___ TEXT PROVIDED

In addition, it is important to remove cellular proteins that are damaged
or not folded correctly, as these structural abnormalities may interfere
with the normal functioning of biochemical pathways. Cells have evolved
an intricate system for the removal of these proteins. Proteins that are
to be targeted for degradation are covalently linked to a 76 amino acid
protein called ubiquitin. Ubiquitin was originally named because it is
expressed in most cells of our bodies as well as in most organisms. It
is highly conserved from yeast and Drosophila to humans, and only a few
amino acid changes exist between any 2 homologues.
Several steps must occur to ensure the orderly removal of proteins destined
for destruction. The concerted actions of 3 enzymes (E1, E2, and E3) are
required. In most organisms, there is a single E1, but many different
E2 and E3 isoforms. In the first step of the process, the E1 enzyme activates
ubiquitin. Activated ubiquitin is passed on to a ubiquitin-conjugating
protein (E2). E3 is required for the last step in which ubiquitin is attached
to the protein targeted for destruction. In many cases, long chains of
ubiquitin are attached to the protein. It is the final step that involves
the protein, UBE3A.

______

▶ [APPLY WHAT YOU READ]
1. In the passage on protein removal, how many amino acids make up ubiquitin?
2. Reproduce verbatim the part of the passage on protein removal starting with "Several steps must" and going on through "the protein, UBE3A.".

___ EXTRACTED DATA

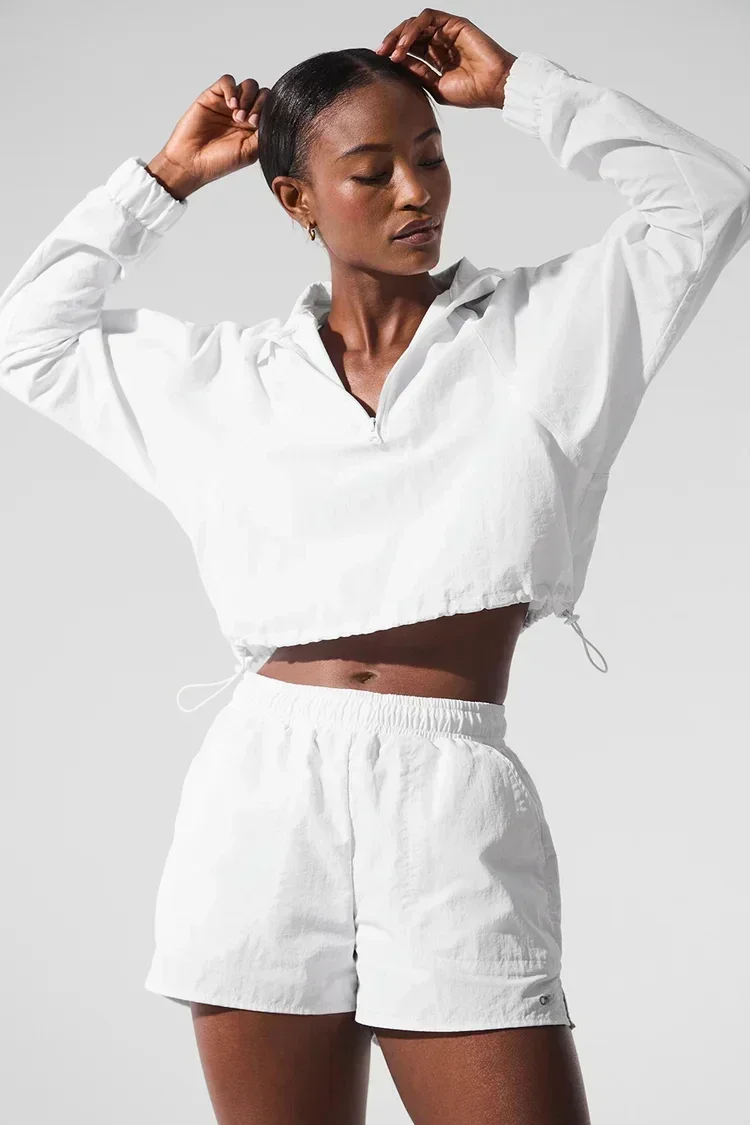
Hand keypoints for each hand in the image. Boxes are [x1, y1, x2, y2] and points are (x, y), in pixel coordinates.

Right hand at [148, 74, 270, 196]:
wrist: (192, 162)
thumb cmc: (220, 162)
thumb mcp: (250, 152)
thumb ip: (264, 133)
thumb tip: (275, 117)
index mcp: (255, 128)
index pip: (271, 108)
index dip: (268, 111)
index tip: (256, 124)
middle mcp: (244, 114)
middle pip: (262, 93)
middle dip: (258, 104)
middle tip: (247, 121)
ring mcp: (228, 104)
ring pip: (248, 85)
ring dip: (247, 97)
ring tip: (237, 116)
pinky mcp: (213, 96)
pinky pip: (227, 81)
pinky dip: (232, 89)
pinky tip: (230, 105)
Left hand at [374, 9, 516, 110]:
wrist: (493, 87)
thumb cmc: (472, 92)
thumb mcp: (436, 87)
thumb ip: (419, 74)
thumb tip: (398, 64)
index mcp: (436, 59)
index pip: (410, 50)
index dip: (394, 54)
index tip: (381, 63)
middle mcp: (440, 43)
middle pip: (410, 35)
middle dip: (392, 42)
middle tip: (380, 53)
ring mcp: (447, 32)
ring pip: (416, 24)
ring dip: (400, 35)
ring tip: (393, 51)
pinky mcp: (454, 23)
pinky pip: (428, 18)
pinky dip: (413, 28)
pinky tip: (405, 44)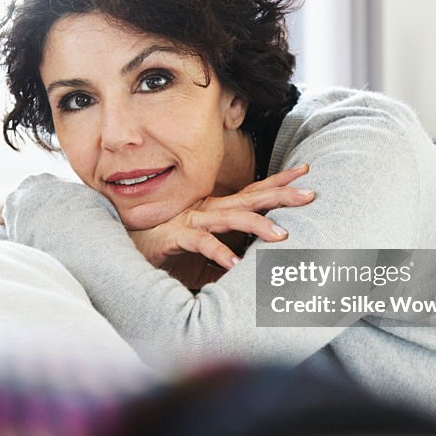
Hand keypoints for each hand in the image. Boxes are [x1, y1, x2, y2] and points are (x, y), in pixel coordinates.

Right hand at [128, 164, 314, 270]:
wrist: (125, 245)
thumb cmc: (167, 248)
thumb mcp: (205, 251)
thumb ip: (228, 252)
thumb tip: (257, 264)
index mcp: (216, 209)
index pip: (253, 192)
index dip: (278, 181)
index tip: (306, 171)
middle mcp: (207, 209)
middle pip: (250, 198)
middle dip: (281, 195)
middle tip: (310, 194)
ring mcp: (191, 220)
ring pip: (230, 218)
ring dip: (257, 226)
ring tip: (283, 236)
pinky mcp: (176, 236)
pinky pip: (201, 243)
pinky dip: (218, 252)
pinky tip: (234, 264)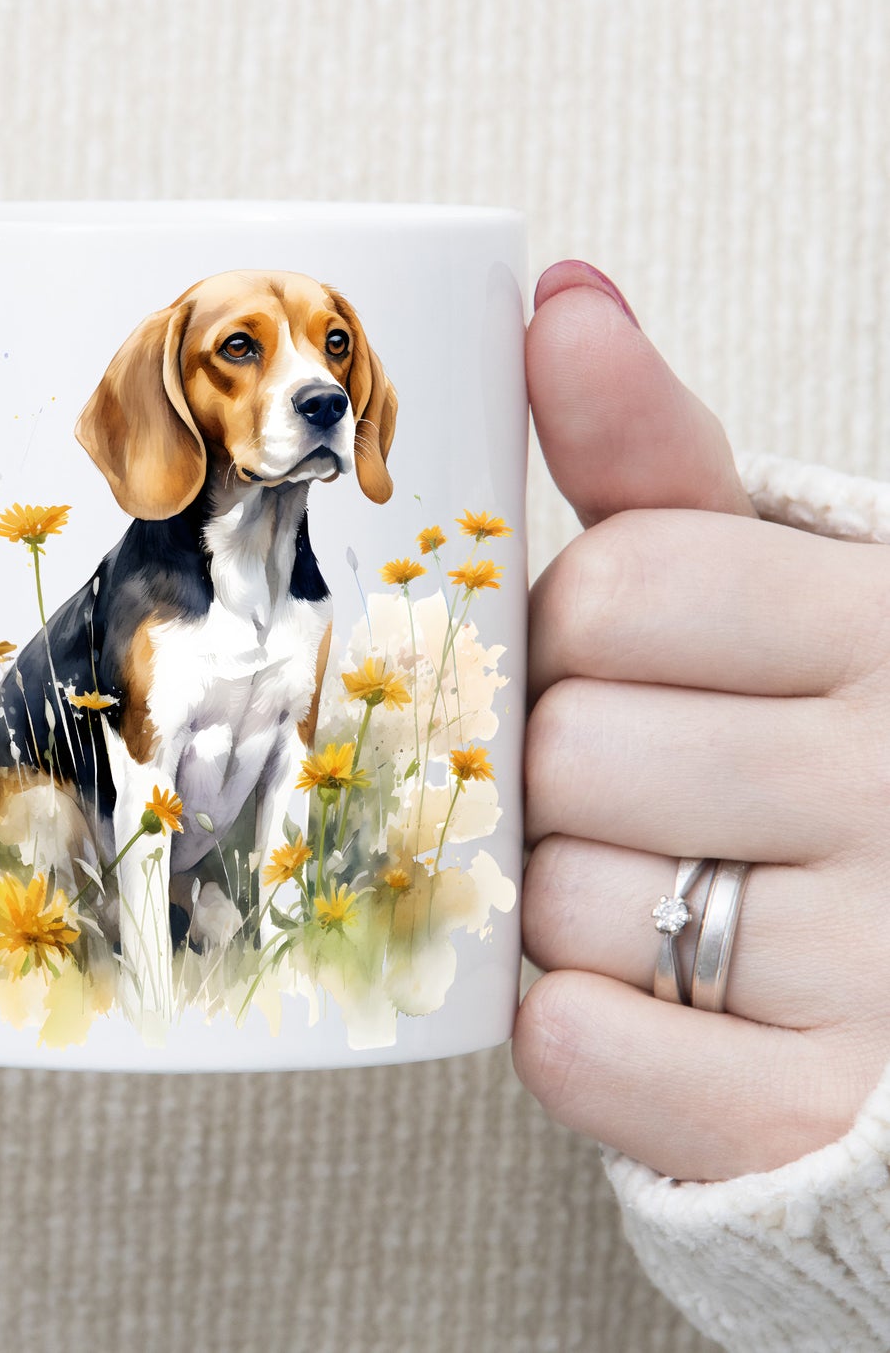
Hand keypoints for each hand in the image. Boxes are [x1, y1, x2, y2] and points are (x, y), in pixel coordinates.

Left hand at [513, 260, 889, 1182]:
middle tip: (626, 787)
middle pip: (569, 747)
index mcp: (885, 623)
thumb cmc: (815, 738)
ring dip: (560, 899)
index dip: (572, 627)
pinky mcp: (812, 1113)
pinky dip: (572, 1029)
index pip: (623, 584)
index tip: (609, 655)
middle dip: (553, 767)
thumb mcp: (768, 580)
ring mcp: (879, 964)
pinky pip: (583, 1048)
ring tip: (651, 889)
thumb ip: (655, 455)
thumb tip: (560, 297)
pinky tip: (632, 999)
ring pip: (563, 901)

______

▶ [PER-TASK OUTPUTS]
1. Ubiquitin is a 76 amino acid protein.

2.
Several steps must occur to ensure the orderly removal of proteins destined
for destruction. The concerted actions of 3 enzymes (E1, E2, and E3) are
required. In most organisms, there is a single E1, but many different
E2 and E3 isoforms. In the first step of the process, the E1 enzyme activates
ubiquitin. Activated ubiquitin is passed on to a ubiquitin-conjugating
protein (E2). E3 is required for the last step in which ubiquitin is attached
to the protein targeted for destruction. In many cases, long chains of
ubiquitin are attached to the protein. It is the final step that involves
the protein, UBE3A.